What is the aviv? According to Exodus 9:31-32, “Now the flax and the barley were ruined, for the barley was maturing in the ear (aviv), and the flax was in bloom. 32 But the wheat and the spelt were not harmed because they were later crops.” Aviv is a state of near-ripeness of the barley. When Egypt was pounded with the plague of hail, the barley was ripe enough to be destroyed, but the wheat and spelt, which ripen later, were not destroyed. The fact is that barley and wheat are both grasses, and go through a long period of development where they look like any green grass. If these plants are hit with hail at this early stage, they would simply grow back, but once the seeds in the plant have started to ripen, the plant would likely die if hit by a serious hail storm. For more information about the growth stages of barley, please see: http://www.extension.umn.edu/agriculture/small-grains/growth-and-development/spring-barley/ and use of Zadok’s scale at Wikipedia: https://en.wikipedia.org/wiki/Cereal_growth_staging_scales#Zadoks_scale

So, does barley have to be fully ripe in order to be considered aviv? Let’s look at Leviticus 2:14, “When you present a grain offering of firstfruits to Yahweh, offer pollinated green ears of barley (aviv), threshed new heads of grain, parched by fire, gifting the firstfruits of your field.” You see, as it develops its grains, the barley plant first fills out each kernel with a watery substance, then gradually places more and more starch into each grain, so that as the grain ripens, it becomes harder and drier. When grain is fully ripe, it is hard and dry enough that it can be ground into meal or flour. If the grain is entirely unripe, then nothing but a hull would remain if parched by fire. If it is almost, but not quite ripe, it still has too much moisture content in order to be ground into meal or flour, and would rot if stored without having been further dried, but it still has enough starch in it that something would remain if the grain were to be parched by fire. No doubt, the Israelites needed something of substance that they could bring as an offering. If their grain was fully ripe, they could simply grind it into meal or flour and bring that. However, if it was not fully ripe, this verse gives them the option of parching it by fire and bringing that as their offering. So this is what the Torah calls aviv: barley that is ripe enough to be offered as parched by fire, but still too moist to be ground into meal or flour.
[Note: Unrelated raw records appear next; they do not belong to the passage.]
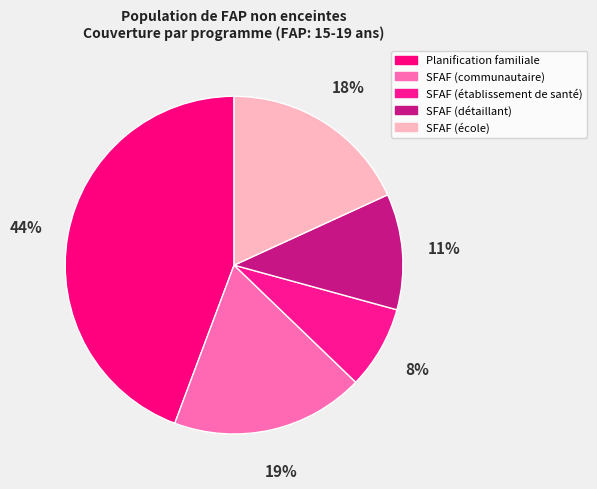

How many segments does this pie chart have?

5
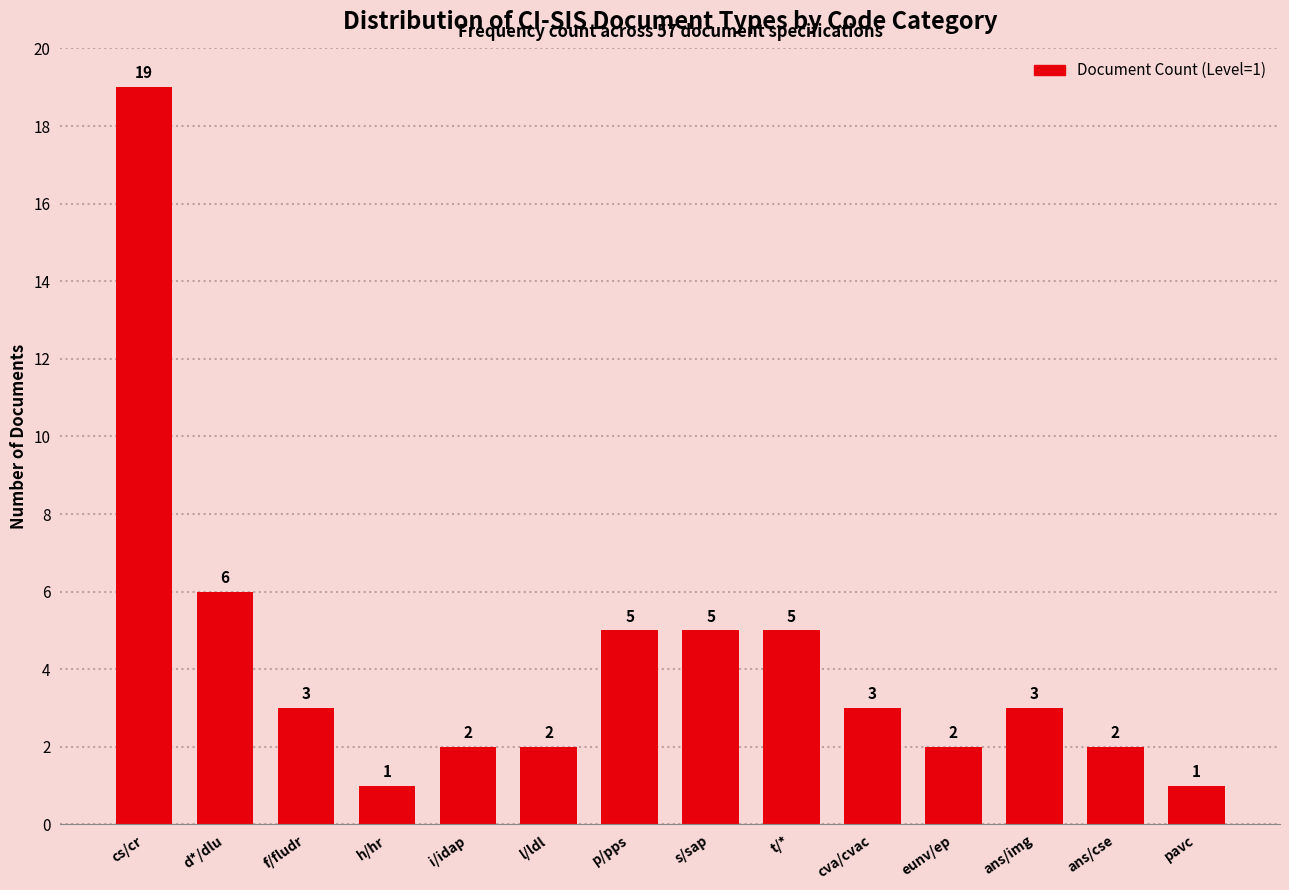

Reading left to right, extract all data points from this chart.

19	6	3	1	2	2	5	5	5	3	2	3	2	1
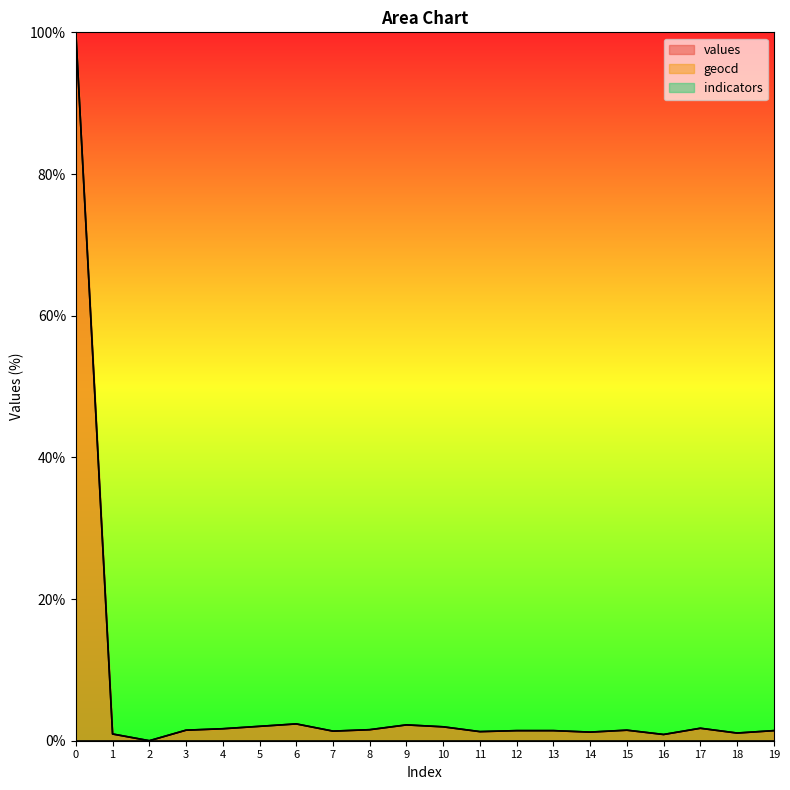

Is the value of values at 3 greater than the value of geocd at 7?

Yes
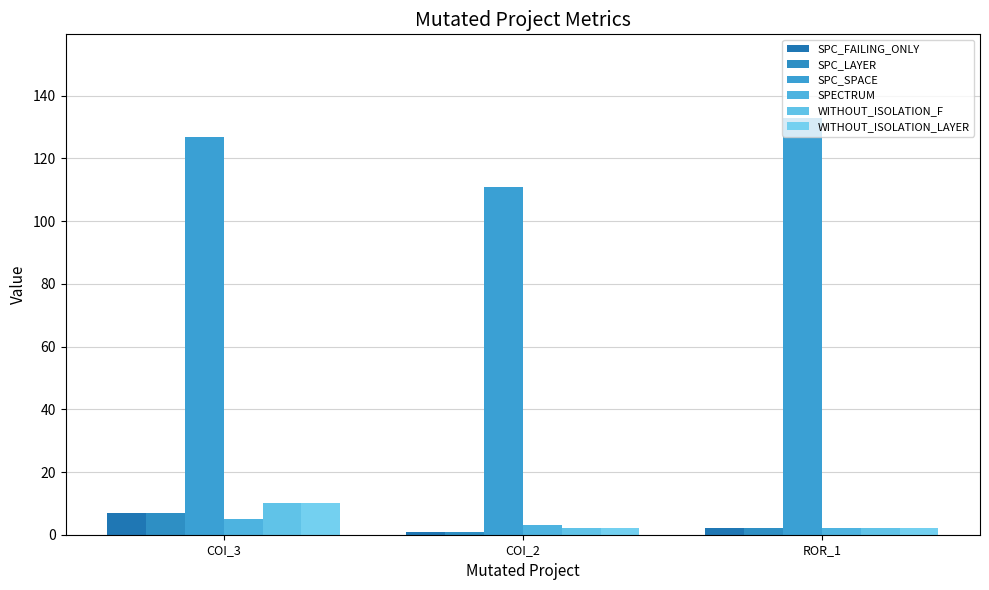

Does the chart contain any negative values?

No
So, in order to follow the Torah as closely as possible to determine a new year, we watch for aviv barley through the eyes of the brothers and sisters at https://www.abibofgod.com/aviv-search to receive notices when they find aviv barley in the land of Israel. Many people also follow the searches of Nehemia Gordon. The more eyes searching for aviv barley the more accurately we can determine the start of the new year. The new moon following the discovery of aviv barley in Israel is the first day of the first month of the new year.

So, we find that it’s the preparation for the Third Festival of the year, The Festival of Firstfruits, is what helps us determine the start of the new year. The Festival of Firstfruits occurs on the day after the Sabbath that happens during the week of Unleavened Bread. Leviticus 23:9-14 sets out this feast. The priest must wave a sheaf of the new barley harvest to Yahweh, before the people may eat of the new harvest, either as raised or unleavened bread or as parched grain. So if the barley is not aviv before the beginning of the new year, this wave sheaf offering cannot be made at the Festival of Firstfruits during the Festival of Unleavened Bread, so we must wait and add a 13th month to our biblical calendar. According to the reports we’ve been receiving from www.abibofgod.com, it looks like the barley in Israel is plenty ripe enough to meet Torah requirements for a wave sheaf offering after Passover, so the new year will begin at sunset on March 17, 2018.

Yahweh bless each of you as you follow Him by rehearsing His appointment calendar festivals as memorials of past fulfillments and as prophecy of future fulfillments when Yeshua returns. HalleluYah and Happy New Year!